Un muchacho desaliñado me recibe en un restaurante del viejo Quebec, frente al río San Lorenzo.
Yo vengo molida pues se me ocurrió caminar un largo trecho en aras de explorar la ciudad.
Mis días de viajera jipi pasaron hace mucho.
Los tenis son necesarios sólo cuando saco al perro, ahora ando siempre en botas o tacones. No es vanidad. Es simplemente un estado de ánimo.
Mi francés a la Salma Hayek hace que los canadienses sean benevolentes.
Por lo menos me entienden a la hora de pedirles un cuerno y un café.
Uno puede vivir en Quebec tomando café y pidiendo cuernos sin parar…

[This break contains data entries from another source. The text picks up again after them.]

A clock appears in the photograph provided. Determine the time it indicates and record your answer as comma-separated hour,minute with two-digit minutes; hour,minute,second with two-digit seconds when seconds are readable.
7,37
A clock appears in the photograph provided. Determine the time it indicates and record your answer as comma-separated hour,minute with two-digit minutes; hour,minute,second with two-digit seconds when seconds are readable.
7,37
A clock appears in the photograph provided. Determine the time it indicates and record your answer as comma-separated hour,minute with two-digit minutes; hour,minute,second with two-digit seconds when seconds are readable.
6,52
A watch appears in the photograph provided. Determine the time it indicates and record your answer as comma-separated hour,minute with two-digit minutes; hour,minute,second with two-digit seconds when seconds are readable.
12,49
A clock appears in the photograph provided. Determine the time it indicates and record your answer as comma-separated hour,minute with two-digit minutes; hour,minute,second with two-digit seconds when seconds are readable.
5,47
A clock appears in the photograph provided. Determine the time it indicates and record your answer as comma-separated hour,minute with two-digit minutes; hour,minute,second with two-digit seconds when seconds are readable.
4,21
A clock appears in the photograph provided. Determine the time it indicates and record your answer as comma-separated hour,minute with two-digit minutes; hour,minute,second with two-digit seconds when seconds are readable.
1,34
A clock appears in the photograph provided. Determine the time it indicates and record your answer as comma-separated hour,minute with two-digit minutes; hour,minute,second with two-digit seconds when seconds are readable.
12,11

Escojo una mesa en el salón. En el comedor central, que es precioso. Voy a gastarme una lana. Lo sé y no me importa. Para eso vine. Me limitaría si viviera acá en uno de esos apartamentos donde el baño está pegado a la cocina. Pero no vivo aquí y jamás lo haría. Me gusta la buena vida, y los mexicanos en el extranjero la padecen. ¿Y todo para qué? Para decir que ya dejaron el peligro o que estudian acá o que trabajan acá. ¿A qué precio? Es demasiado alto. Yo no lo pagaría. Me quedo en México, pese a todo.
Canadá es para los canadienses.
Veo a los africanos ir y venir medio desorientados. Su piel no está hecha para este frío. Su ropa no va acorde. Han tenido que inventar nuevas fórmulas con la lana para no perder el estilo.

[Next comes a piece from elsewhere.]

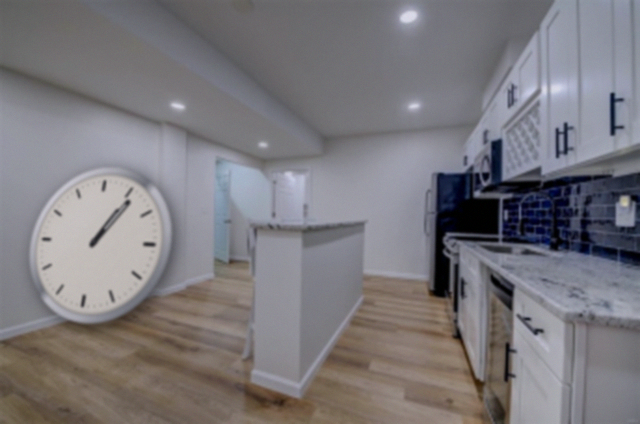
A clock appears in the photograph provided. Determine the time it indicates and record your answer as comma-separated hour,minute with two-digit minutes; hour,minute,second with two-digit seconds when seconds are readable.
1,06
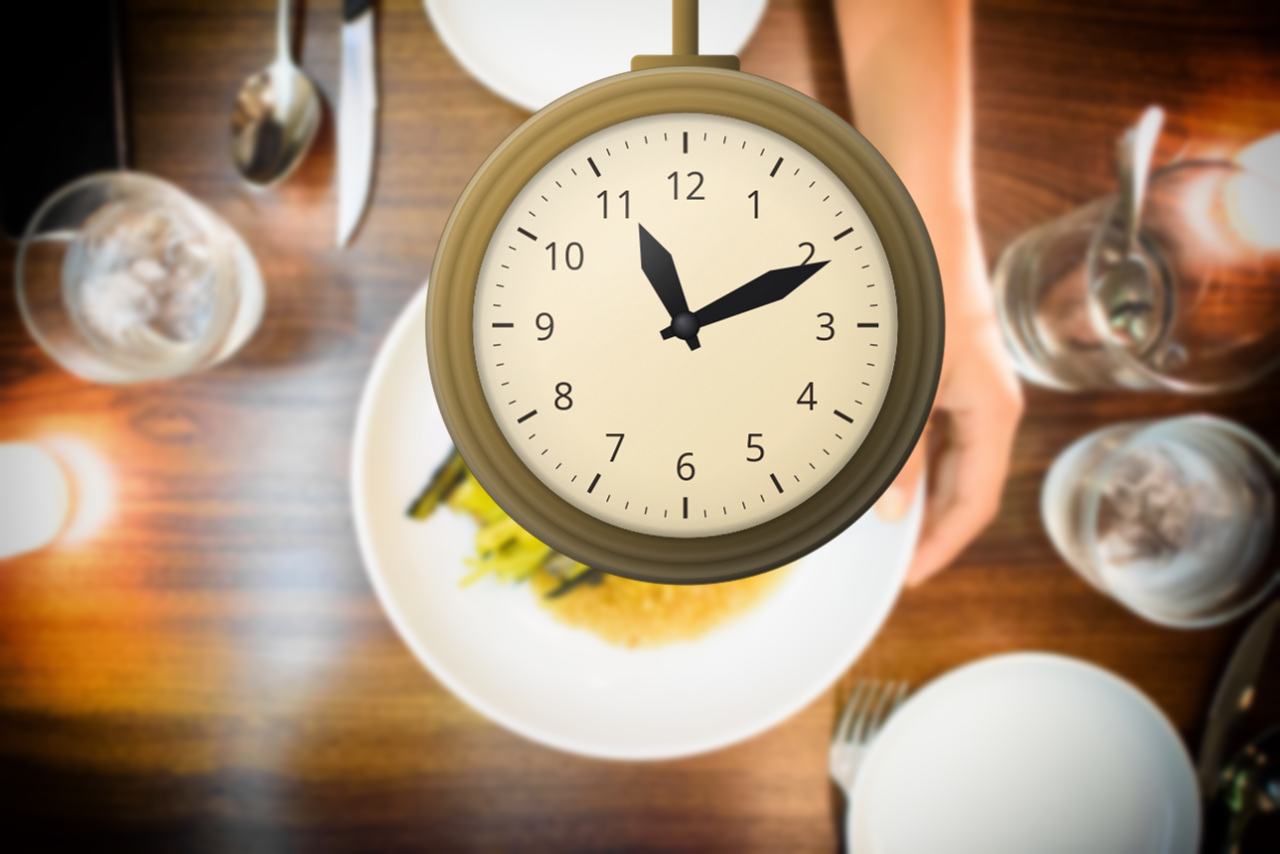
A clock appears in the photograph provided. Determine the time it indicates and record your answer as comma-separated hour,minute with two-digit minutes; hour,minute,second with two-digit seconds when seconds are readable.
11,11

Acá lo negros son pálidos.
¿Han visto un negro pálido? Yo sí. Acá abundan.
Paso al comedor.
Me dan una bella mesa con cristalería que combina con la tapicería del lugar.

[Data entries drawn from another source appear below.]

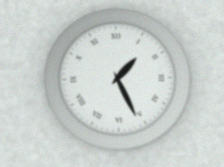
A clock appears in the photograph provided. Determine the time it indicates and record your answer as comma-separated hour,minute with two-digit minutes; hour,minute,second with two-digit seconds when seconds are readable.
1,26
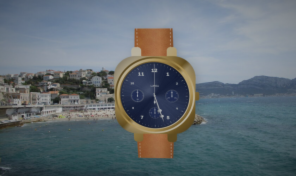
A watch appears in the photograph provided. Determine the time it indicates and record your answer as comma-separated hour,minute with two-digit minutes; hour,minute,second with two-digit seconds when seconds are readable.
5,27
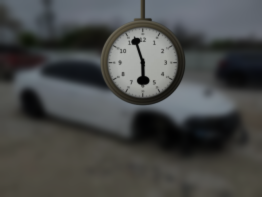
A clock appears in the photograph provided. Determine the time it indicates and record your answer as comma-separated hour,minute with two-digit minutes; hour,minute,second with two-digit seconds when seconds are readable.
5,57
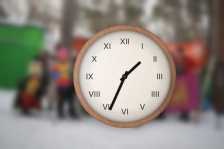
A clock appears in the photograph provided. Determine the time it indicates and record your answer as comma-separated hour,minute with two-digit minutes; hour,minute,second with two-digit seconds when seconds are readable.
1,34
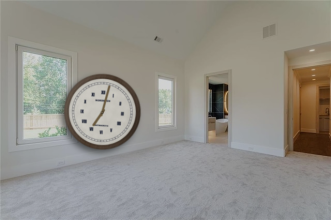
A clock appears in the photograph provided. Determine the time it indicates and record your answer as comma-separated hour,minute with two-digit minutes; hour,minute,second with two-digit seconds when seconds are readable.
7,02
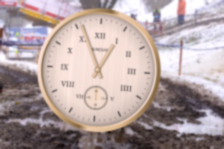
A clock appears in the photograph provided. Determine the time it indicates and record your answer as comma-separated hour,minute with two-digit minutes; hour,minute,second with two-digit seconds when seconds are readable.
12,56
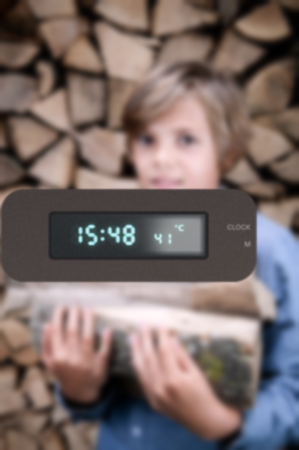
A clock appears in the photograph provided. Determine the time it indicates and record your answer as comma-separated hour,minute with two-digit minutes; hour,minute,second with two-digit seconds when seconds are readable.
15,48
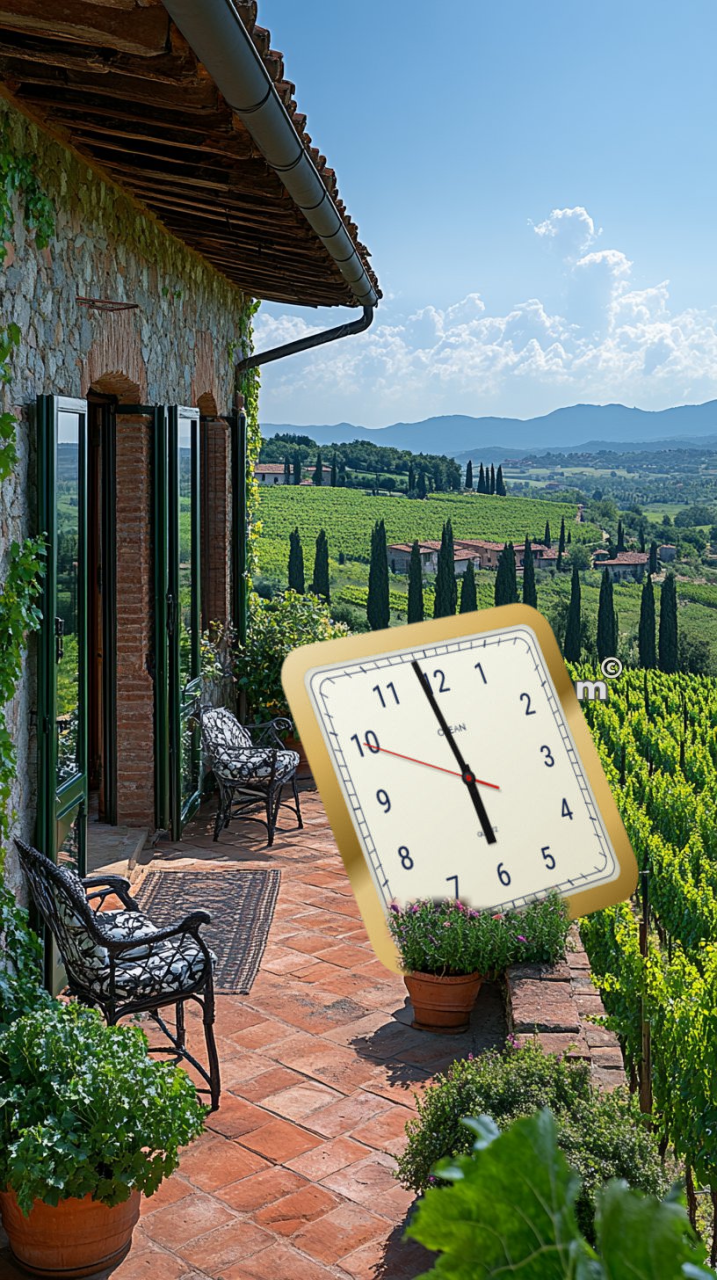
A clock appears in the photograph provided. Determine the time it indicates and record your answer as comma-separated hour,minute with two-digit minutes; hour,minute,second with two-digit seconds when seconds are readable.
5,58,50
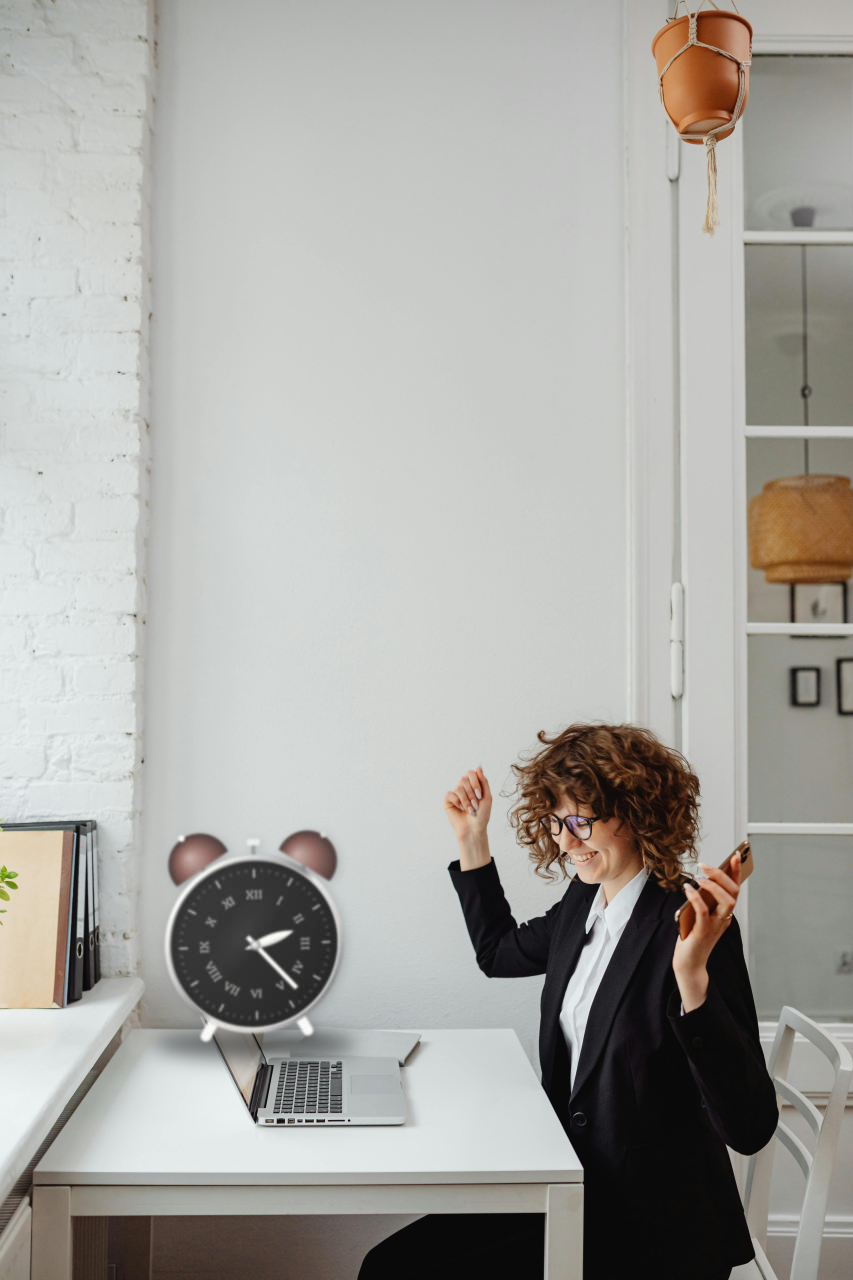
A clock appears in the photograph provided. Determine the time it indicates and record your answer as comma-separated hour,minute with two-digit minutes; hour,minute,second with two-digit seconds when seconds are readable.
2,23
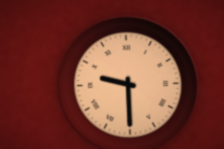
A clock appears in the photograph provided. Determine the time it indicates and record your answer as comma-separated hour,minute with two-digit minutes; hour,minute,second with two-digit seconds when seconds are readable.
9,30
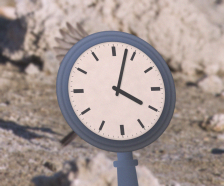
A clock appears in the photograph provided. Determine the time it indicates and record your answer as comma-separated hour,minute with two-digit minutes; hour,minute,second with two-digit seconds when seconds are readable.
4,03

No ordeno vino, pero tampoco veo los precios de la carta porque en México no suelo hacerlo.
Sé que me va a salir en un ojo de la cara porque traigo afilado el diente y es mi penúltimo día y quiero disfrutar una opípara comida. No importa. Para eso trabajo. Para eso le chingo en México (aunque algunos crean que vivo de la beneficencia de mi novio).
Que la gente crea lo que crea; si al final yo estoy acá, y los que me critican… ¿en dónde?
Pero eso es lo de menos. Cualquier mexicano puede venir a Canadá si ahorra un poco. En mis años de jipi, todos los compas de la banda de tambores dieron el salto con muy poco dinero en la bolsa, y llegando acá se rifaron boteando en la calle. Algunos se quedaron a trabajar en la pizca de fresa y Mora azul.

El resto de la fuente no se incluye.